* **SELECTED EXTRACT**
++++++++++++++++++++
# October 2021 Photo of the Month Voting



## snowbear (Nov 7, 2021)

There are some great nominations this month.  Best of luck to all.
Voting ends in seven days.

 1. #11 from "Birds, birds and more Birds" by @lostprophet






 2. "Red Deer Stag on Exmoor" by @Lez325





 3. "Portrait of a Puffin" by @Lez325





 4. "Moonset 10-21" by @ bulldurham





 5. "Gray" by @Tuna





 6. "Kinsman Falls, NH White Mountains" by @SquarePeg.





 7. "My beautiful granddaughter" by @jcdeboever.


----------



## NS: Nikon Shooter (Nov 7, 2021)

-

Done!


----------



## Jeff15 (Nov 7, 2021)

Difficult choice.....


----------



## terri (Nov 7, 2021)
++++++++++++++++++++
* **MATERIAL**
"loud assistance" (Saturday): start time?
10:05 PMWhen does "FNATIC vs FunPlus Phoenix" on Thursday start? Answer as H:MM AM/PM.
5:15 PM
++++++++++++++++++++
* **TASK GOAL**
Pick up the forum thread on the October 2021 Photo of the Month vote at the point where it stops, and carry it on from there.

* **RESULT OF THE TASK**
Thank goodness we get multiple votes now!   Some months it's just impossible to pick a favorite, and this is one of those months!

Great work, everyone!


----------



## SquarePeg (Nov 9, 2021)

Bump


----------



## PJM (Nov 10, 2021)

Jeff15 said:


> Difficult choice.....


That is a good thing!


----------



## SquarePeg (Nov 12, 2021)

Don’t forget to vote! You’re allowed to vote for up to 3 photos each month.  

Also don’t forget to nominate your favorites for November.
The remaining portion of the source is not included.